== Passage provided ==
Shelley Widhalm

Archive for December, 2012|Monthly archive page

Writing 52: A Year in Review

In 52 Writing Topics, Shelley Widhalm, Writing on December 30, 2012 at 11:00 am

Writing the last sentence of my novel in early December is similar to concluding a year of blogging – there’s a sense of letting go that isn’t easy and simple.

Finishing the rough draft of “The Fire Painter,” which I started in January, is only the first step. And so is picking up a blog. I will have to edit, and I will have to come up with a new idea for 2013’s blog.

I already miss the surprises from my characters and plotting and the fact that I have a huge project in my life. And I will miss researching about different writing topics and ideas for my 2012 blog, “52: A Year of Writing Basics, Beliefs and Beauty.”

Though my blog didn’t leave much of a mark on the blogosphere, I think I’m the one who benefitted the most from my goal to write about 52 different writing elements, types of writing and tools for writers.

I explored what’s involved in structuring plot, developing character, coming up with original themes, developing intriguing settings and using imagery, metaphors and similes.

By writing about each of these and other elements, I expanded my understanding of all that is involved in the writing craft. Explaining something to someone else is the best way to review and see things slightly differently than before; teaching is a form of learning.

== Recorded information ==
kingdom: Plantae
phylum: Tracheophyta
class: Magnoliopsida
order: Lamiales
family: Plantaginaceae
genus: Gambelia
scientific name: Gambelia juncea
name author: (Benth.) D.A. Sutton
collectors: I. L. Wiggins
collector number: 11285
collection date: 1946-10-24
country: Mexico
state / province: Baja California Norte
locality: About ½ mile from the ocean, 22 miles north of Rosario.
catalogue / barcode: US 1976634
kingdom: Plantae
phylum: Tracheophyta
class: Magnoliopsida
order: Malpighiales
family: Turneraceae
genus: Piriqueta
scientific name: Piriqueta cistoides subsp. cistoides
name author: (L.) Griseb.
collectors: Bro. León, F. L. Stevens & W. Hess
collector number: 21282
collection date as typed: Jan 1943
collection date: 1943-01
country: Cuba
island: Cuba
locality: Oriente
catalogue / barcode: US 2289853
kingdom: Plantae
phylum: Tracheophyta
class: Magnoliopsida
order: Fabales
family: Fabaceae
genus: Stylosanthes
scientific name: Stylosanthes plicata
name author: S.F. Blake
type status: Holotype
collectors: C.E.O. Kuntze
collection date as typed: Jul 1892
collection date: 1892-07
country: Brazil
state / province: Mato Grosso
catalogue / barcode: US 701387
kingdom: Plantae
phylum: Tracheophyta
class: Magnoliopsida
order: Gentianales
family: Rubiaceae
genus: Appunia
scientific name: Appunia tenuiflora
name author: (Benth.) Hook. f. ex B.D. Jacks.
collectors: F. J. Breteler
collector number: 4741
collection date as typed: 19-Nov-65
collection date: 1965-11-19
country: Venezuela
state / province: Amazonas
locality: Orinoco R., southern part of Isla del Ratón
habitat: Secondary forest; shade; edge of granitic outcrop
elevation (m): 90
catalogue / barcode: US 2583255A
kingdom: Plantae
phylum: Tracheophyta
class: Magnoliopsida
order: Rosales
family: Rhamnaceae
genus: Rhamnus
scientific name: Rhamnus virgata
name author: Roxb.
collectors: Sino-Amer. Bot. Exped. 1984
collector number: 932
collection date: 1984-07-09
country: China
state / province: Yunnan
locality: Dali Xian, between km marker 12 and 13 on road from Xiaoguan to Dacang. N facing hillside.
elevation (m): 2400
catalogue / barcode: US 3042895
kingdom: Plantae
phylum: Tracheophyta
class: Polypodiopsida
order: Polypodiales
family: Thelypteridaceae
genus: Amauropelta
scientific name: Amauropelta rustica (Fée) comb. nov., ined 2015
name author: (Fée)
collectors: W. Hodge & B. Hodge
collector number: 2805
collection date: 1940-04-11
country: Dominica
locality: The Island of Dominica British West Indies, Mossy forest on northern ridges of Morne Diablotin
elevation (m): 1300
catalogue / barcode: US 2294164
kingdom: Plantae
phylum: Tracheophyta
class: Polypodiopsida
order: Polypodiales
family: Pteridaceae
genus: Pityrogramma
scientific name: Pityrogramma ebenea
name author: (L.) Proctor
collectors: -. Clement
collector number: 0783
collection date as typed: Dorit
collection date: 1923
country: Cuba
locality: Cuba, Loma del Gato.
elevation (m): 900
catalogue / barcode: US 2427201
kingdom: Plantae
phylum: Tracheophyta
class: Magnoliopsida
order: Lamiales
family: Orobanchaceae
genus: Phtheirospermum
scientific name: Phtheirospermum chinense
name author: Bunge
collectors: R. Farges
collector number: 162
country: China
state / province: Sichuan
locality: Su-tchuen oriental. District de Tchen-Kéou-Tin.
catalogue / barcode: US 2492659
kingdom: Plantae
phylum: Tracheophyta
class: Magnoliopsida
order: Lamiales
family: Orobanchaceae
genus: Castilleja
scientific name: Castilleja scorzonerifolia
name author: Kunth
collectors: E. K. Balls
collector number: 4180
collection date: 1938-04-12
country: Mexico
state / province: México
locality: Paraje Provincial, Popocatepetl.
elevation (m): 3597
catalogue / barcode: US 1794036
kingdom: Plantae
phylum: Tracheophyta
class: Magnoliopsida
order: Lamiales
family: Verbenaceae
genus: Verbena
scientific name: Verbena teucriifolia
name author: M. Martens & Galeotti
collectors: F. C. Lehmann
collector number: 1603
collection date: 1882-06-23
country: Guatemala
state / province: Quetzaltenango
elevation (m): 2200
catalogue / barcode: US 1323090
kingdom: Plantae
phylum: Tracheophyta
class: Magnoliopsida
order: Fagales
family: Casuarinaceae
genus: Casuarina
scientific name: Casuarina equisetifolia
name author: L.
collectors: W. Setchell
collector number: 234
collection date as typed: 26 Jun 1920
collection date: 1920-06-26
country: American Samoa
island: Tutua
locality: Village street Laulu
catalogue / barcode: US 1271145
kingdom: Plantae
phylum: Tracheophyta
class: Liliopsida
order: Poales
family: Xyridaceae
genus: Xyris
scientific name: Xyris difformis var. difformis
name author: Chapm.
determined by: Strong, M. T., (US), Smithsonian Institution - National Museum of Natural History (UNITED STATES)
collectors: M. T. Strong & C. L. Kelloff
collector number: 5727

== To-do list ==
• 1. Write out the part of the blog post starting with "I already miss" and going on through "tools for writers.".
• 2. Answer these questions using the blog post:
(a) What is the title of the novel whose rough draft the writer finished?
(b) What was the title of the writer's 2012 blog?
(c) What does the writer say teaching is a form of?

== List of solutions ==
• 1.
I already miss the surprises from my characters and plotting and the fact that I have a huge project in my life. And I will miss researching about different writing topics and ideas for my 2012 blog, “52: A Year of Writing Basics, Beliefs and Beauty.”

Though my blog didn’t leave much of a mark on the blogosphere, I think I’m the one who benefitted the most from my goal to write about 52 different writing elements, types of writing and tools for writers.

• 2.
(a) "The Fire Painter"
(b) "52: A Year of Writing Basics, Beliefs and Beauty"
(c) Learning